The nonprofit organization, which had leased the hangar since 2011, received notice of lease termination from the airport board last November. The airport is demolishing the building to construct a $5-million, 21,000-square-foot hangar to house the Historic Flight Foundation’s collection of rare aircraft from the 1920s to the 1950s.

EAA, which had a 5-year lease with the airport through 2021, was initially given until May to vacate, but the notice was extended on a month-to-month basis by the airport through Aug. 17.

EAA member and former Spokane chapter president Jack Hohner said the organization met with Spokane Airports CEO Larry Krauter to discuss relocating to a different, 7,000-square-foot hangar by the end of August, with a one-year lease.

“We said the lease would have to be approved by our entire membership.
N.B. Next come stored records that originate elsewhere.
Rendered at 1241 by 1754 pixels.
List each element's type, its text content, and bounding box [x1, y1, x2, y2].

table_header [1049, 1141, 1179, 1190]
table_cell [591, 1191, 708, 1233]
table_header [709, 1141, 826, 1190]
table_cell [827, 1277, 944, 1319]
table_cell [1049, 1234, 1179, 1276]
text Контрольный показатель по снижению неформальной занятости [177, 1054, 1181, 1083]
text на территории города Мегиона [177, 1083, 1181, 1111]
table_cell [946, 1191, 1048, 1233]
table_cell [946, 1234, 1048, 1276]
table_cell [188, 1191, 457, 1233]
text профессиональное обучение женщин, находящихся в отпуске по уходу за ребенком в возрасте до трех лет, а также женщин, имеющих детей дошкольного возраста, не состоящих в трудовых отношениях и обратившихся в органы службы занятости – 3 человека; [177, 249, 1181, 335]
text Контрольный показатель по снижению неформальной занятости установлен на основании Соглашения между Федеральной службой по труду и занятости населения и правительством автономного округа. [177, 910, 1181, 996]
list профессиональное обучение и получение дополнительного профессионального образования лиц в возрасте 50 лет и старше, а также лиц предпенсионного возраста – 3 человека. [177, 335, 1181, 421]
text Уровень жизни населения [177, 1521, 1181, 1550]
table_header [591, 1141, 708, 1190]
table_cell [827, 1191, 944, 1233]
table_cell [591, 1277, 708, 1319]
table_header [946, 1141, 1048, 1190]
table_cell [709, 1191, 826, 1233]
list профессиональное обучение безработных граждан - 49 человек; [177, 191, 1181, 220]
They told us we could move into building 17 on a month-to-month basis until the new lease was resolved, and we had time to take it to the membership to negotiate better terms,” Hohner said.
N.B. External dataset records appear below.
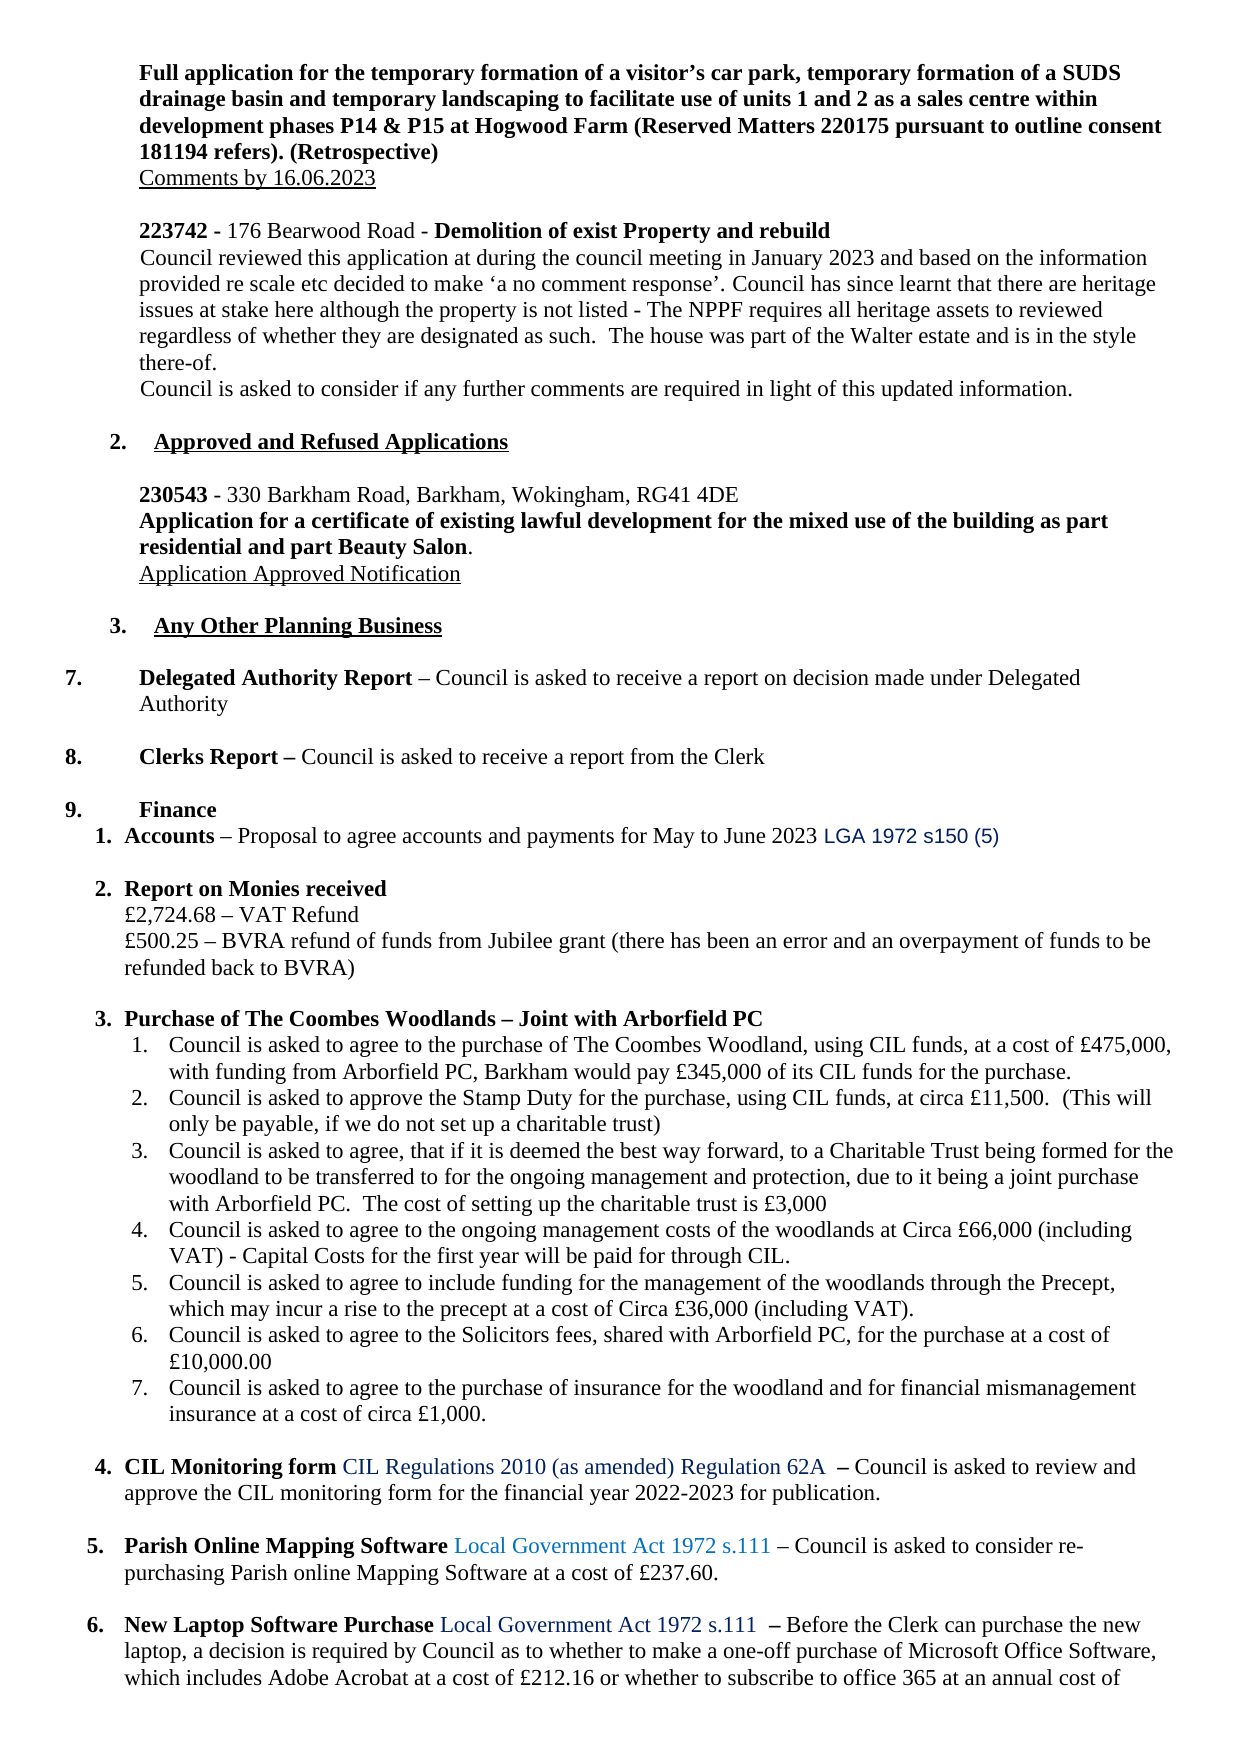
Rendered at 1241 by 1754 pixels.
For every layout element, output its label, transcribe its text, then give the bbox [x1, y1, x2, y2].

text Council is asked to consider if any further comments are required in light of this updated information. [139, 375, 1175, 402]
list Clerks Report – Council is asked to receive a report from the Clerk [65, 743, 1175, 769]
list £500.25 – BVRA refund of funds from Jubilee grant (there has been an error and an overpayment of funds to be refunded back to BVRA) [124, 927, 1175, 980]
text Council reviewed this application at during the council meeting in January 2023 and based on the information provided re scale etc decided to make ‘a no comment response’. Council has since learnt that there are heritage issues at stake here although the property is not listed - The NPPF requires all heritage assets to reviewed regardless of whether they are designated as such. The house was part of the Walter estate and is in the style there-of. [139, 243, 1175, 375]
list Council is asked to agree, that if it is deemed the best way forward, to a Charitable Trust being formed for the woodland to be transferred to for the ongoing management and protection, due to it being a joint purchase with Arborfield PC. The cost of setting up the charitable trust is £3,000 [131, 1137, 1175, 1216]
list Delegated Authority Report – Council is asked to receive a report on decision made under Delegated Authority [65, 664, 1175, 717]
text Application for a certificate of existing lawful development for the mixed use of the building as part residential and part Beauty Salon. [139, 507, 1175, 560]
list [87, 1611, 1175, 1690]
list £2,724.68 – VAT Refund [124, 901, 1175, 927]
list Finance [65, 796, 1175, 822]
text 230543 - 330 Barkham Road, Barkham, Wokingham, RG41 4DE [139, 481, 1175, 507]
text Application Approved Notification [139, 560, 1175, 586]
list Accounts – Proposal to agree accounts and payments for May to June 2023 LGA 1972 s150 (5) [94, 822, 1175, 848]
list Council is asked to agree to the Solicitors fees, shared with Arborfield PC, for the purchase at a cost of £10,000.00 [131, 1321, 1175, 1374]
list Approved and Refused Applications [109, 428, 1175, 454]
text Full application for the temporary formation of a visitor’s car park, temporary formation of a SUDS drainage basin and temporary landscaping to facilitate use of units 1 and 2 as a sales centre within development phases P14 & P15 at Hogwood Farm (Reserved Matters 220175 pursuant to outline consent 181194 refers). (Retrospective) [139, 59, 1175, 164]
text 223742 - 176 Bearwood Road - Demolition of exist Property and rebuild [139, 217, 1175, 243]
list Council is asked to agree to the purchase of The Coombes Woodland, using CIL funds, at a cost of £475,000, with funding from Arborfield PC, Barkham would pay £345,000 of its CIL funds for the purchase. [131, 1031, 1175, 1084]
text Comments by 16.06.2023 [139, 164, 1175, 191]
list Report on Monies received [94, 875, 1175, 901]
list Council is asked to agree to the purchase of insurance for the woodland and for financial mismanagement insurance at a cost of circa £1,000. [131, 1374, 1175, 1427]
list Any Other Planning Business [109, 612, 1175, 639]
list Council is asked to agree to include funding for the management of the woodlands through the Precept, which may incur a rise to the precept at a cost of Circa £36,000 (including VAT). [131, 1269, 1175, 1321]
list CIL Monitoring form CIL Regulations 2010 (as amended) Regulation 62A – Council is asked to review and approve the CIL monitoring form for the financial year 2022-2023 for publication. [94, 1453, 1175, 1506]
list Purchase of The Coombes Woodlands – Joint with Arborfield PC [94, 1005, 1175, 1031]
list Parish Online Mapping Software Local Government Act 1972 s.111 – Council is asked to consider re-purchasing Parish online Mapping Software at a cost of £237.60. [87, 1532, 1175, 1585]
list Council is asked to agree to the ongoing management costs of the woodlands at Circa £66,000 (including VAT) - Capital Costs for the first year will be paid for through CIL. [131, 1216, 1175, 1269]
list Council is asked to approve the Stamp Duty for the purchase, using CIL funds, at circa £11,500. (This will only be payable, if we do not set up a charitable trust) [131, 1084, 1175, 1137]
The airport board wrote to the EAA, in a letter dated July 17, that the current tenant of building 17 would vacate by Aug. 31 and the west side of the hangar would be vacant prior to that date.

“This will allow EAA to store its personal property in the building until the tenant has vacated the entire building,” the letter said.
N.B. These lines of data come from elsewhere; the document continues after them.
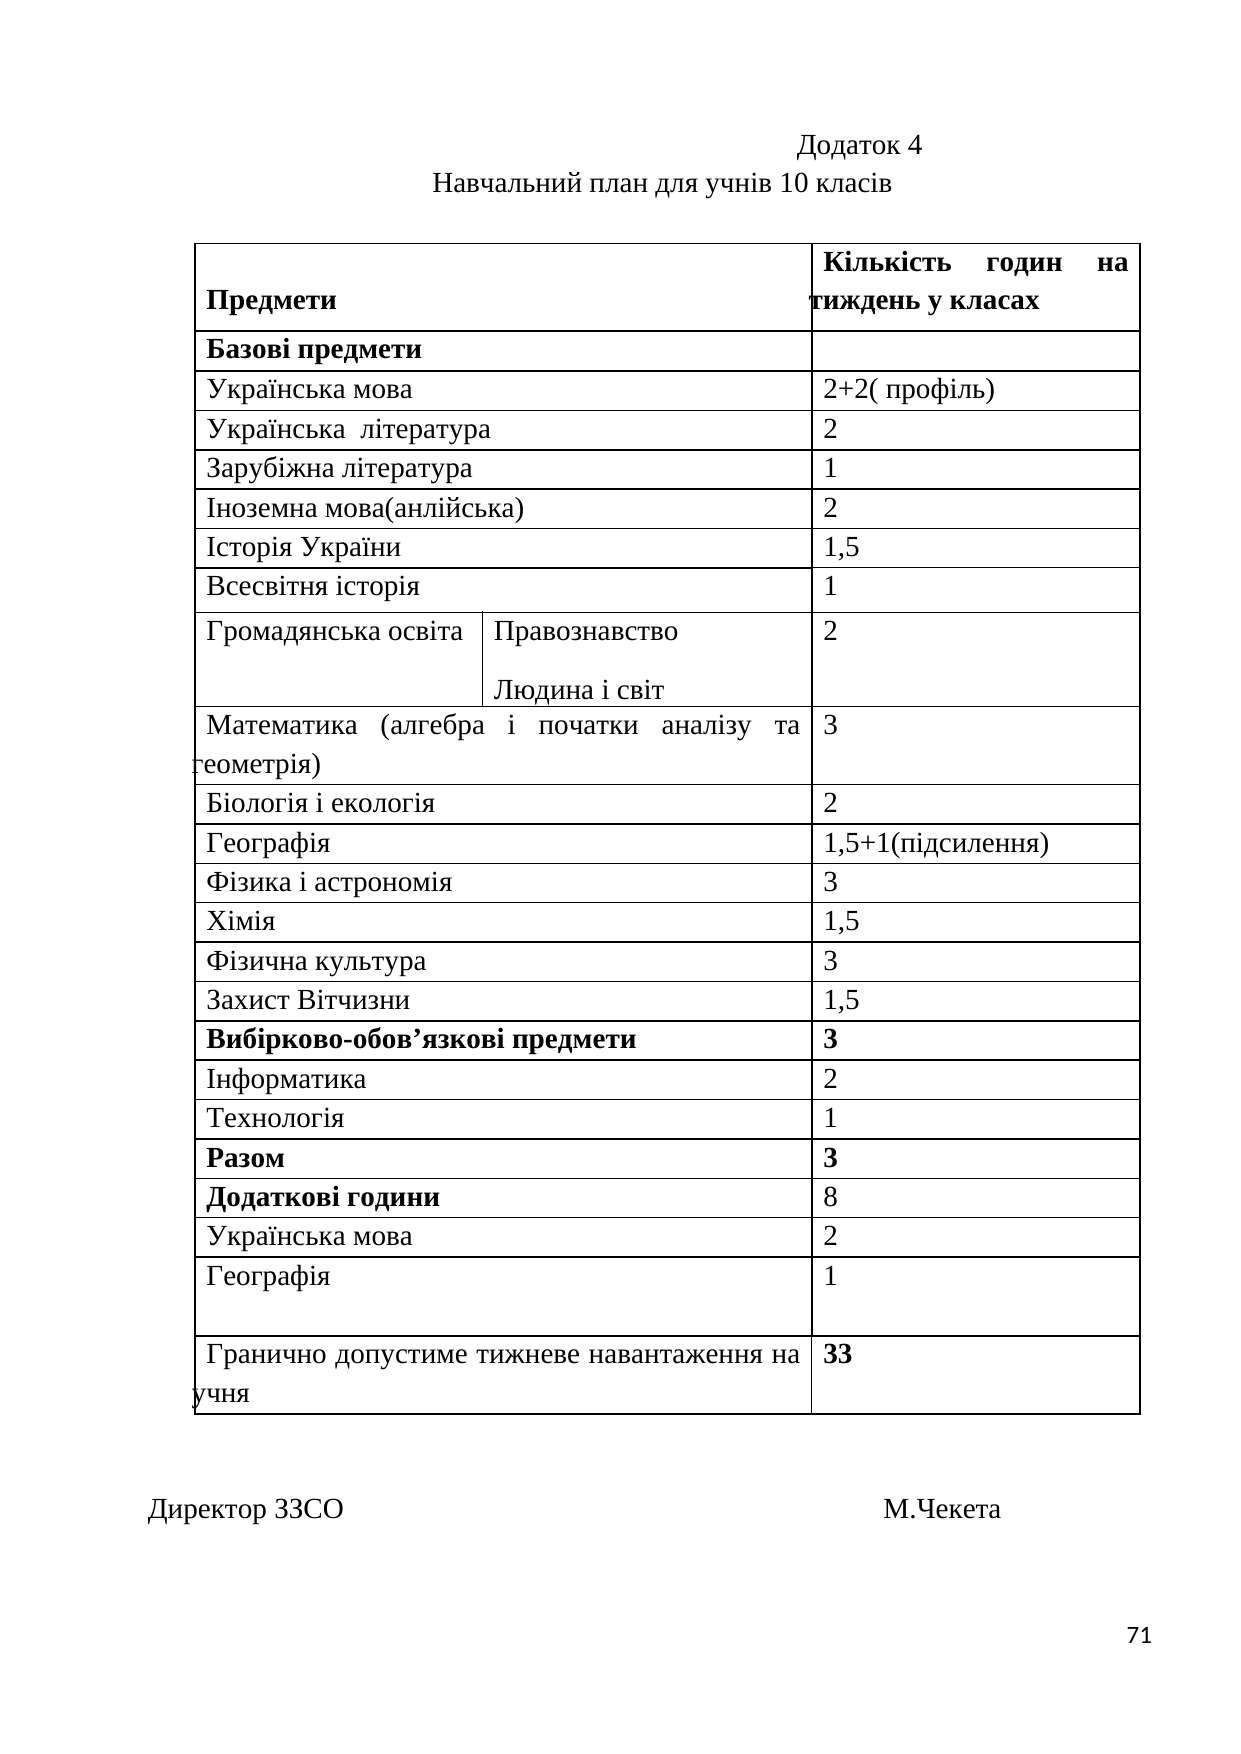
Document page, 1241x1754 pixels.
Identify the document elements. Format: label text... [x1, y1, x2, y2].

table_header Кількість годин на тиждень у класах [813, 244, 1139, 330]
table_cell 1,5+1(підсилення) [813, 825, 1139, 862]
table_cell Разом [196, 1140, 811, 1177]
table_cell Вибірково-обов’язкові предмети [196, 1022, 811, 1059]
table_cell Українська мова [196, 372, 811, 409]
table_cell Базові предмети [196, 332, 811, 370]
table_cell 2 [813, 490, 1139, 528]
text Директор ЗЗСО М.Чекета [133, 1491, 1152, 1525]
table_cell 1 [813, 568, 1139, 611]
table_cell Технологія [196, 1100, 811, 1138]
table_cell Іноземна мова(анлійська) [196, 490, 811, 528]
table_cell 2 [813, 1218, 1139, 1256]
table_cell 2 [813, 411, 1139, 449]
table_cell Фізична культура [196, 943, 811, 981]
table_cell Додаткові години [196, 1179, 811, 1217]
table_cell Українська література [196, 411, 811, 449]
table_cell Географія [196, 825, 811, 862]
table_cell Українська мова [196, 1218, 811, 1256]
table_cell Правознавство Людина і світ [483, 613, 811, 706]
table_cell Історія України [196, 529, 811, 567]
text Навчальний план для учнів 10 класів [133, 166, 1152, 199]
table_cell 1,5 [813, 982, 1139, 1020]
table_cell Хімія [196, 903, 811, 941]
table_cell 2 [813, 613, 1139, 706]
table_cell 1,5 [813, 529, 1139, 567]
table_cell 1 [813, 451, 1139, 488]
table_cell 3 [813, 1140, 1139, 1177]
table_cell 8 [813, 1179, 1139, 1217]
table_cell Захист Вітчизни [196, 982, 811, 1020]
table_cell 3 [813, 864, 1139, 902]
table_cell Громадянська освіта [196, 613, 482, 706]
table_cell Фізика і астрономія [196, 864, 811, 902]
table_cell Математика (алгебра і початки аналізу та геометрія) [196, 707, 811, 784]
table_cell 33 [812, 1337, 1139, 1413]
table_cell Гранично допустиме тижневе навантаження на учня [196, 1337, 811, 1413]
table_cell 2 [813, 1061, 1139, 1099]
table_cell [813, 332, 1139, 370]
table_cell 1 [813, 1100, 1139, 1138]
table_header Предмети [196, 244, 811, 330]
table_cell 1 [813, 1258, 1139, 1335]
table_cell 3 [813, 943, 1139, 981]
table_cell 1,5 [813, 903, 1139, 941]
table_cell 3 [813, 1022, 1139, 1059]
table_cell 3 [813, 707, 1139, 784]
table_cell Інформатика [196, 1061, 811, 1099]
table_cell 2 [813, 785, 1139, 823]
text Додаток 4 [133, 127, 1152, 161]
table_cell Географія [196, 1258, 811, 1335]
table_cell Біологія і екологія [196, 785, 811, 823]
table_cell 2+2( профіль) [813, 372, 1139, 409]
table_cell Всесвітня історія [196, 569, 811, 611]
table_cell Зарубіжна література [196, 451, 811, 488]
Hohner said the airport board gave EAA until Aug. 20 to move its belongings.

“We were starting to pack up and move,” he said. “We asked when we would get the keys to building 17. We kept waiting for the keys and they never showed up, and we had no place to move to.”

On August 20, the Spokane Airport Board filed in Spokane County Superior Court to evict EAA from the hangar, stating it was exercising its contractual right to terminate the lease with 180 days advance written notice, which is indicated in the agreement.

EAA claims the airport board didn’t follow through with its promise to relocate the organization to a substitute hangar and was surprised to receive an eviction notice.

“We were shellshocked,” Hohner said. “We thought we’d all be moved into building 17.”

Brian Werst, attorney for the Spokane Airport Board, said in an email that because EAA didn’t vacate the hangar, it forced the airport to file the unlawful detainer, unless the organization could post a $230,000 bond, which it failed to do.

“As a result, EAA vacated the hangar, leaving behind numerous items and property. The Airport stored EAA’s remaining property in two 8-by-20-foot storage containers until EAA advised the airport could dispose of the remaining property,” he said. “The matter is currently being litigated regarding the interpretation of the lease and the recovery of damages incurred by the Airport due to EAA’s refusal to vacate the hangar. We cannot further comment on matters that are part of the pending litigation.”

Attorney Robert Dunn of Dunn & Black, P.S., who is representing EAA, filed a response and counterclaim in Superior Court on Sept. 28, stating the airport board is in breach of the lease agreement in prematurely canceling the lease and refusing to relocate EAA to a substitute facility, as agreed upon in the lease agreement if displacement was caused by expansion at Felts Field.

The countersuit alleges the airport board is relying on “cherry-picked language” from a portion of the lease that states either party may cancel the agreement with 180 days advance notice. EAA claims the lease is subject only to cancellation under grounds listed such as bankruptcy, default on lease payments or failing to abide by building maintenance and upkeep requirements.

In 2007, Spokane Airways filed a similar lawsuit against Spokane International Airport, claiming it was forced to vacate six of nine buildings it occupied at the west end of the airport without receiving payment to relocate or a replacement building, which was required under its lease agreement. The airport board settled for more than $1.8 million with Spokane Airways in 2010.

The future of EAA, with more than 150 members in Spokane, is now up in the air, with a court date set for mid-October and no immediate plans to relocate to another airport.

“It is difficult to plan for the future if you are being sued,” Hohner said. “It’s very difficult to replace what we had, and very difficult to substitute what we were promised.”